Passing the hat is now part of the Winnipeg Blue Bombers' playbook.
Four members of the local CFL club were called out onto the carpet by the league for their public comments about the officiating following the disappointing 44-40 loss to the Montreal Alouettes Friday night. Head coach Paul LaPolice was nailed for a $1,000 fine, while three players -- DE Phillip Hunt, C Obby Khan, DB Jovon Johnson -- were tagged undisclosed amounts for their public displeasure with the zebras.
Those Bombers might have some help paying those monetary slaps on the wrist, though. Not only have teammates chipped in to offset the costs, but more than a few Blue and Gold supporters have contacted the Free Press to lend their support, wondering if they can help lessen the financial blow.
"The last couple days we've talked about looking in the mirror at ourselves -- we are," LaPolice said at the Bomber offices Wednesday. "That's awesome by the fans... but I would say just put those funds to your (favourite) charity."

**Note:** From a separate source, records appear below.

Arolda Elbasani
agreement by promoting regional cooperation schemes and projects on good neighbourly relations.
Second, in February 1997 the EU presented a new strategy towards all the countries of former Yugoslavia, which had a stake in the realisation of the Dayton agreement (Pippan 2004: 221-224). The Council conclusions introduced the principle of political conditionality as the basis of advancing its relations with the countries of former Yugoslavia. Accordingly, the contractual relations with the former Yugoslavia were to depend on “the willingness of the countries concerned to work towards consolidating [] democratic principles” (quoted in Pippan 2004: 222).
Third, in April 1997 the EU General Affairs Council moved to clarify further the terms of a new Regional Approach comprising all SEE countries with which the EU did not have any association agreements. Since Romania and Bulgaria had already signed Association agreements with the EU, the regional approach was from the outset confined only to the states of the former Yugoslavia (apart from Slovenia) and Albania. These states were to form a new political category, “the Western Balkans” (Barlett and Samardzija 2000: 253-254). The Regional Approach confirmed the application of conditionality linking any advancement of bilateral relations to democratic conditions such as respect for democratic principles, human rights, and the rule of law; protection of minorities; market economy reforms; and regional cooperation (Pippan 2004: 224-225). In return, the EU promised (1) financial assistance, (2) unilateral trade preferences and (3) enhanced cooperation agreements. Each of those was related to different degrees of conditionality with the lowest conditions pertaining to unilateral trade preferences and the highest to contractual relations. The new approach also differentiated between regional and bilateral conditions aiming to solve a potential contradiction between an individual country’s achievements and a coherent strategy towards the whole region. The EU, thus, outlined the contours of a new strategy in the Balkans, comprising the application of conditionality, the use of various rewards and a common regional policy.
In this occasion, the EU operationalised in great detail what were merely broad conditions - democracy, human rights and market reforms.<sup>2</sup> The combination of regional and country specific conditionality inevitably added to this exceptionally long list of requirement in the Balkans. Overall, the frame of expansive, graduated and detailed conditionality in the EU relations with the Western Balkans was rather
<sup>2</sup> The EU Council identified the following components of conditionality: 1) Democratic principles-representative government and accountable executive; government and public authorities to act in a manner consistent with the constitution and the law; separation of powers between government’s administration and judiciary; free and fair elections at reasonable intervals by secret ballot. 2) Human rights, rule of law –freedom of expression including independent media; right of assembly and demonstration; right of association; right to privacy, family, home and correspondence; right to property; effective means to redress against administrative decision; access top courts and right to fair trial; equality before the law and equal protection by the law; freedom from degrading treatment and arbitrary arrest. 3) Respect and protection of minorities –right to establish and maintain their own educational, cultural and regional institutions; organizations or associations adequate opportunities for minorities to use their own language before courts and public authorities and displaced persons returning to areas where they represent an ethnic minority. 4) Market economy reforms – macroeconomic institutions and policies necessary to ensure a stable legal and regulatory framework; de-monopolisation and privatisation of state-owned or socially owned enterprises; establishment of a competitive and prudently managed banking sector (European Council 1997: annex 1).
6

As a refresher, let's go back to Friday's contest.
The Bombers (and the fans) disagreed with a number of calls made by head referee Murray Clarke and his crew, including an illegal contact call on Bombers DB Clint Kent and a video replay ruling that determined Alouettes receiver Jamel Richardson did not catch and have possession of the ball when he fumbled on the game-winning drive. Winnipeg recovered the loose ball on the non-play.
Two plays later, Montreal converted a 3rd-and-4 into a 48-yard touchdown reception.

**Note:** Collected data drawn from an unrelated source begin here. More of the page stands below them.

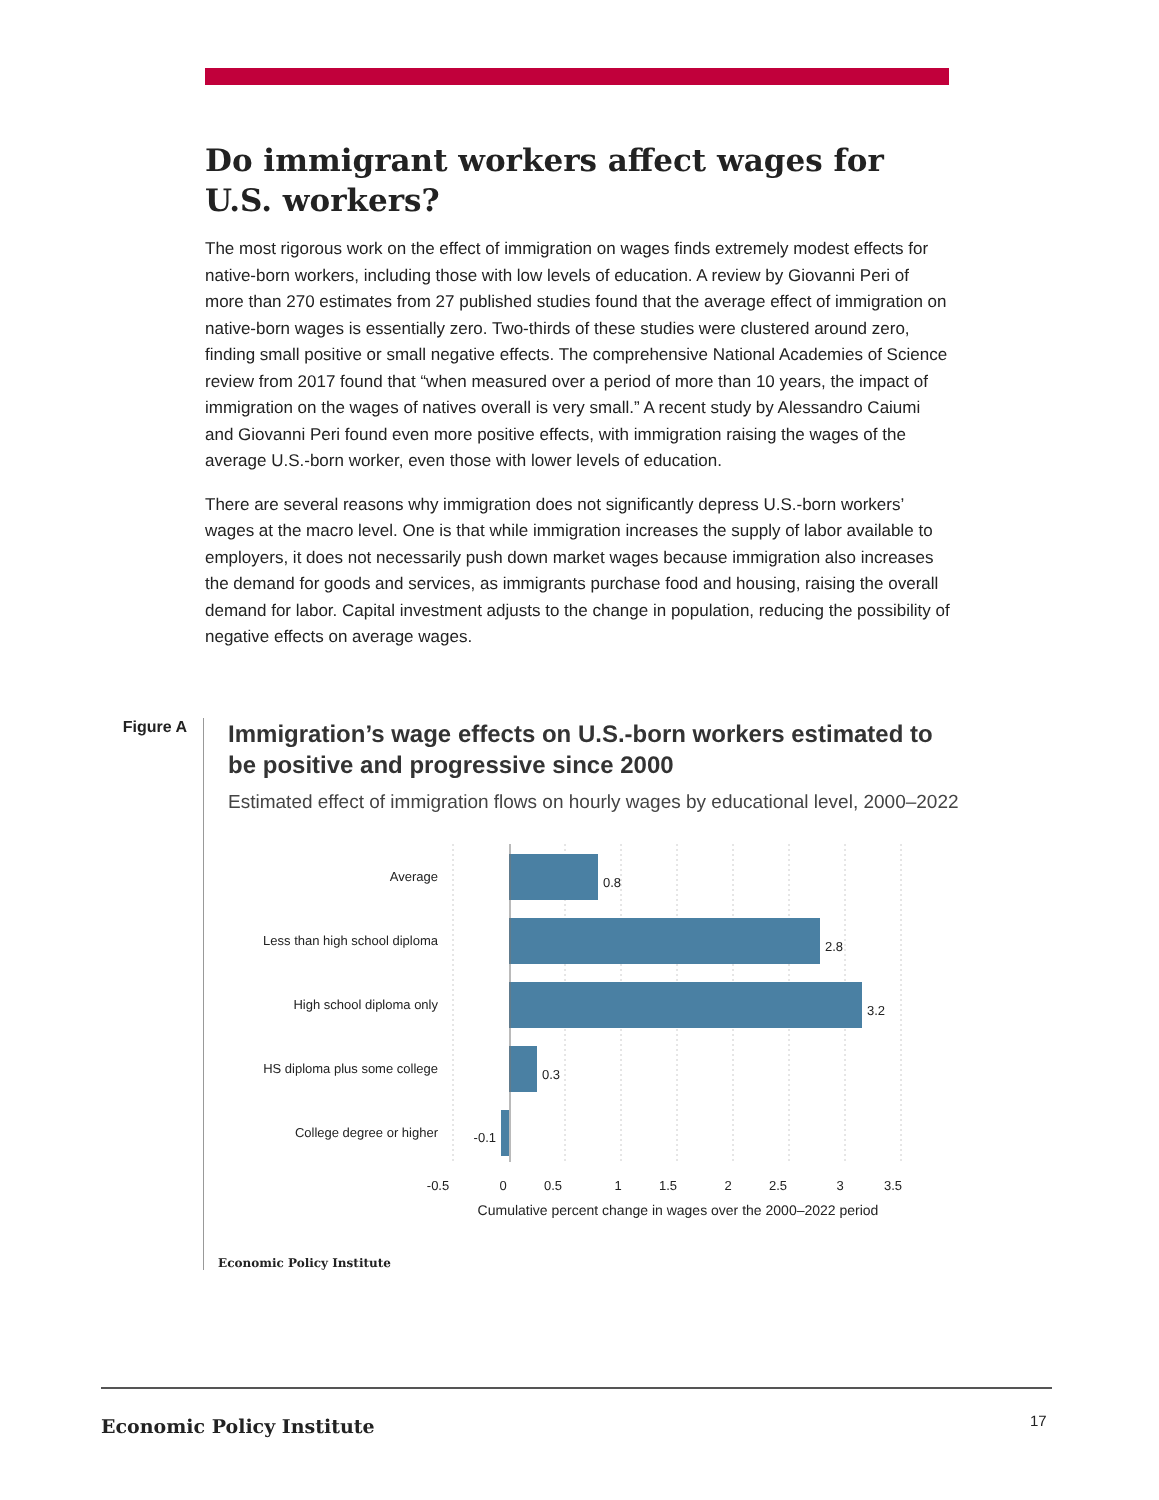Do immigrant workers affect wages for U.S. workers?
The most rigorous work on the effect of immigration on wages finds extremely modest effects for native-born workers, including those with low levels of education. A review by Giovanni Peri of more than 270 estimates from 27 published studies found that the average effect of immigration on native-born wages is essentially zero. Two-thirds of these studies were clustered around zero, finding small positive or small negative effects. The comprehensive National Academies of Science review from 2017 found that “when measured over a period of more than 10 years, the impact of immigration on the wages of natives overall is very small.” A recent study by Alessandro Caiumi and Giovanni Peri found even more positive effects, with immigration raising the wages of the average U.S.-born worker, even those with lower levels of education.
There are several reasons why immigration does not significantly depress U.S.-born workers’ wages at the macro level. One is that while immigration increases the supply of labor available to employers, it does not necessarily push down market wages because immigration also increases the demand for goods and services, as immigrants purchase food and housing, raising the overall demand for labor. Capital investment adjusts to the change in population, reducing the possibility of negative effects on average wages.
Figure A
Immigration’s wage effects on U.S.-born workers estimated to be positive and progressive since 2000
Estimated effect of immigration flows on hourly wages by educational level, 2000–2022
Average
Less than high school diploma
High school diploma only
HS diploma plus some college
College degree or higher
-0.1
0.8
2.8
3.2
0.3
-0.5
0
0.5
1
1.5
2
2.5
3
3.5
Cumulative percent change in wages over the 2000–2022 period
Economic Policy Institute
Economic Policy Institute 17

Afterwards, Bomber players were hot and bothered:
Said Hunt: "For these referees to come out here and showcase poor judgmental skills is beyond me. What they have against the Winnipeg Blue Bombers, or if they're getting paid by the Alouettes... I think the referees need to have a (meeting) with the CFL and they need to talk something over, because this is sad."
Offered Khan: "What's the point of working if they (the officials) are just going to hand the game to Montreal? Without a doubt I feel the refs did.

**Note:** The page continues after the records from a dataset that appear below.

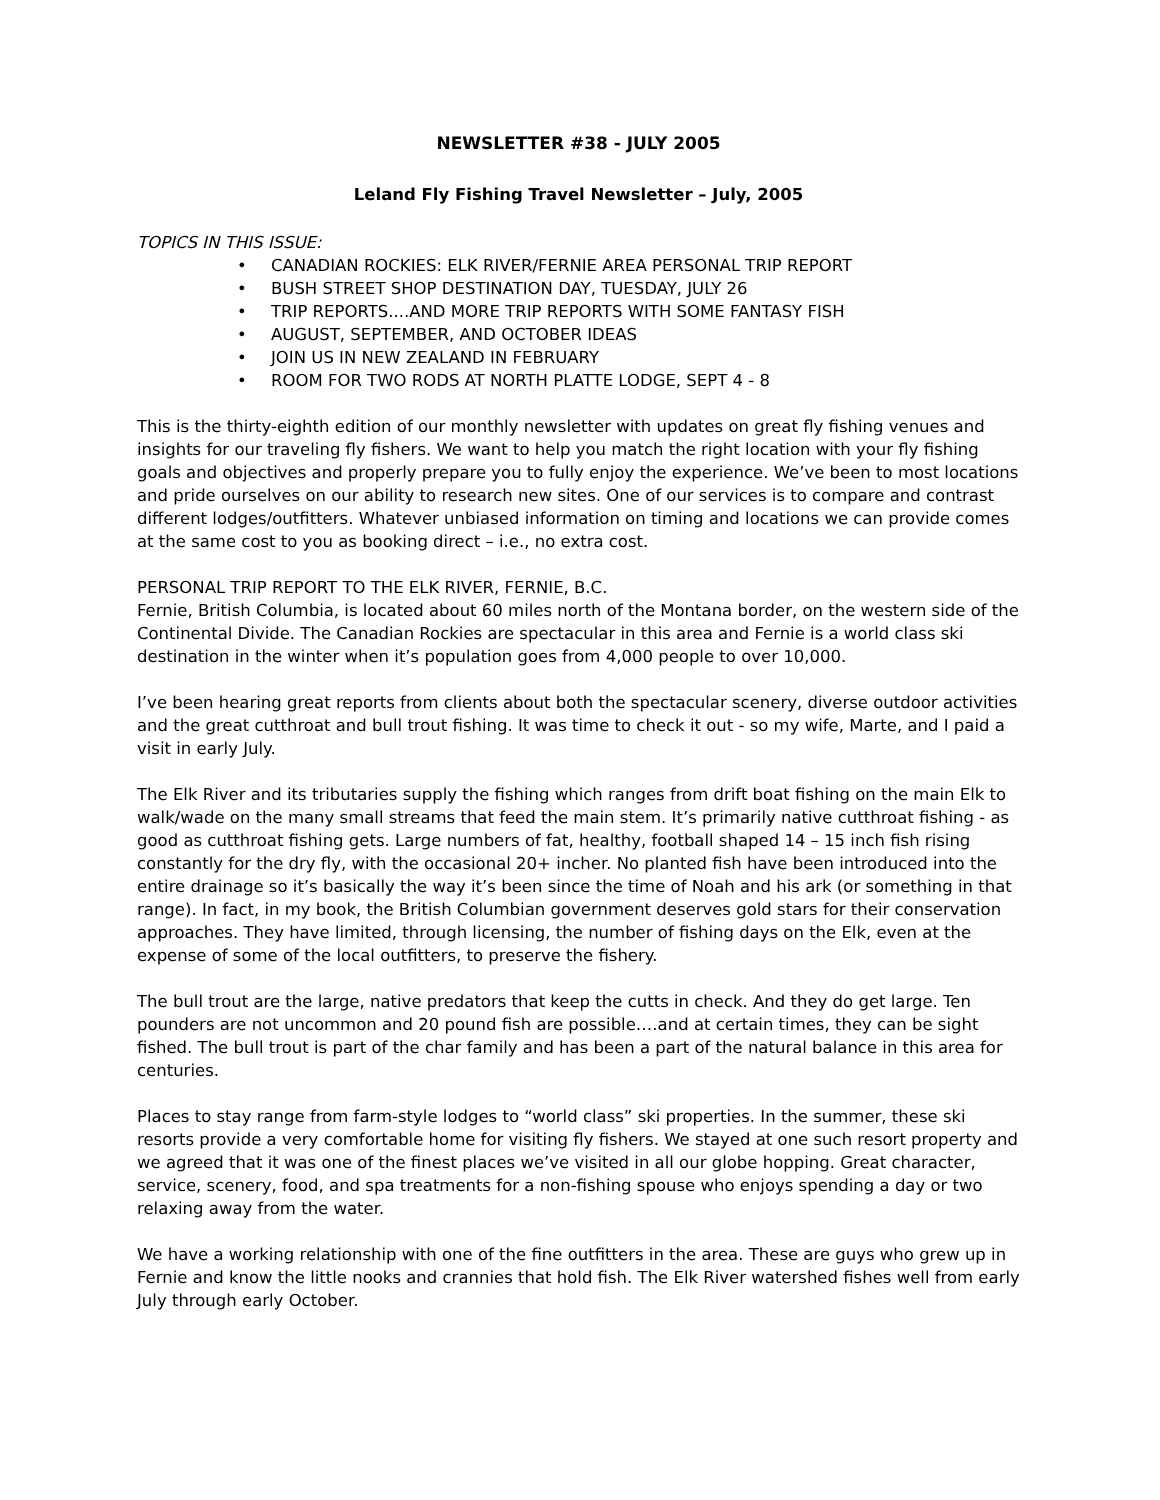NEWSLETTER #38 - JULY 2005
Leland Fly Fishing Travel Newsletter – July, 2005
TOPICS IN THIS ISSUE:
• CANADIAN ROCKIES: ELK RIVER/FERNIE AREA PERSONAL TRIP REPORT
• BUSH STREET SHOP DESTINATION DAY, TUESDAY, JULY 26
• TRIP REPORTS....AND MORE TRIP REPORTS WITH SOME FANTASY FISH
• AUGUST, SEPTEMBER, AND OCTOBER IDEAS
• JOIN US IN NEW ZEALAND IN FEBRUARY
• ROOM FOR TWO RODS AT NORTH PLATTE LODGE, SEPT 4 - 8
This is the thirty-eighth edition of our monthly newsletter with updates on great fly fishing venues and insights for our traveling fly fishers. We want to help you match the right location with your fly fishing goals and objectives and properly prepare you to fully enjoy the experience. We’ve been to most locations and pride ourselves on our ability to research new sites. One of our services is to compare and contrast different lodges/outfitters. Whatever unbiased information on timing and locations we can provide comes at the same cost to you as booking direct – i.e., no extra cost.
PERSONAL TRIP REPORT TO THE ELK RIVER, FERNIE, B.C.
Fernie, British Columbia, is located about 60 miles north of the Montana border, on the western side of the Continental Divide. The Canadian Rockies are spectacular in this area and Fernie is a world class ski destination in the winter when it’s population goes from 4,000 people to over 10,000.
I’ve been hearing great reports from clients about both the spectacular scenery, diverse outdoor activities and the great cutthroat and bull trout fishing. It was time to check it out - so my wife, Marte, and I paid a visit in early July.
The Elk River and its tributaries supply the fishing which ranges from drift boat fishing on the main Elk to walk/wade on the many small streams that feed the main stem. It’s primarily native cutthroat fishing - as good as cutthroat fishing gets. Large numbers of fat, healthy, football shaped 14 – 15 inch fish rising constantly for the dry fly, with the occasional 20+ incher. No planted fish have been introduced into the entire drainage so it’s basically the way it’s been since the time of Noah and his ark (or something in that range). In fact, in my book, the British Columbian government deserves gold stars for their conservation approaches. They have limited, through licensing, the number of fishing days on the Elk, even at the expense of some of the local outfitters, to preserve the fishery.
The bull trout are the large, native predators that keep the cutts in check. And they do get large. Ten pounders are not uncommon and 20 pound fish are possible….and at certain times, they can be sight fished. The bull trout is part of the char family and has been a part of the natural balance in this area for centuries.
Places to stay range from farm-style lodges to “world class” ski properties. In the summer, these ski resorts provide a very comfortable home for visiting fly fishers. We stayed at one such resort property and we agreed that it was one of the finest places we’ve visited in all our globe hopping. Great character, service, scenery, food, and spa treatments for a non-fishing spouse who enjoys spending a day or two relaxing away from the water.
We have a working relationship with one of the fine outfitters in the area. These are guys who grew up in Fernie and know the little nooks and crannies that hold fish. The Elk River watershed fishes well from early July through early October.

"It's a professional league, we're professional players... and it doesn't seem like that (professionalism) is all around." You expect the calls to be equal. Without seeing the film, I don't feel like they were."
Khan was a little more reserved when commenting on his own comments Wednesday.
"It's been a couple days now, so obviously things have cooled off," he said. "I didn't mean what I said. It was in the heat of the moment, we just played a game with a lot of emotion, and we put a lot of time and effort into that game. Whatever you do in life, whether it's football or work -- you put that much effort in and things don't go your way, you're going to be upset.
"Ten minutes after the game and the media is in my face -- I said some things I regret."
LaPolice was dinged for his stating that "mistakes were made" and questioning the "inconsistencies" within the CFL officiating group on a post game radio segment. That's a no-no, as players and coaches were informed by the league earlier in the year that any use of those terms would be considered public criticism and subject to discipline.
That's fine, said LaPolice. He talked to the CFL director of officials Tom Higgins, ironed out the creases with regards to the rulings on the field, and took full responsibility for his conduct Wednesday. If anything, the coach was more annoyed that league ruling dragged so long into the week -- a pivotal stretch for the Bombers as they ready themselves for a key game with the B.C. Lions at Empire Stadium Saturday. With just six games left on the schedule, Winnipeg (3-9) needs a victory against B.C. (4-8) to climb back into the race for the final playoff spot.
"I really haven't thought too much about (the officials) since Sunday," LaPolice added. "We're just moving on to go play football."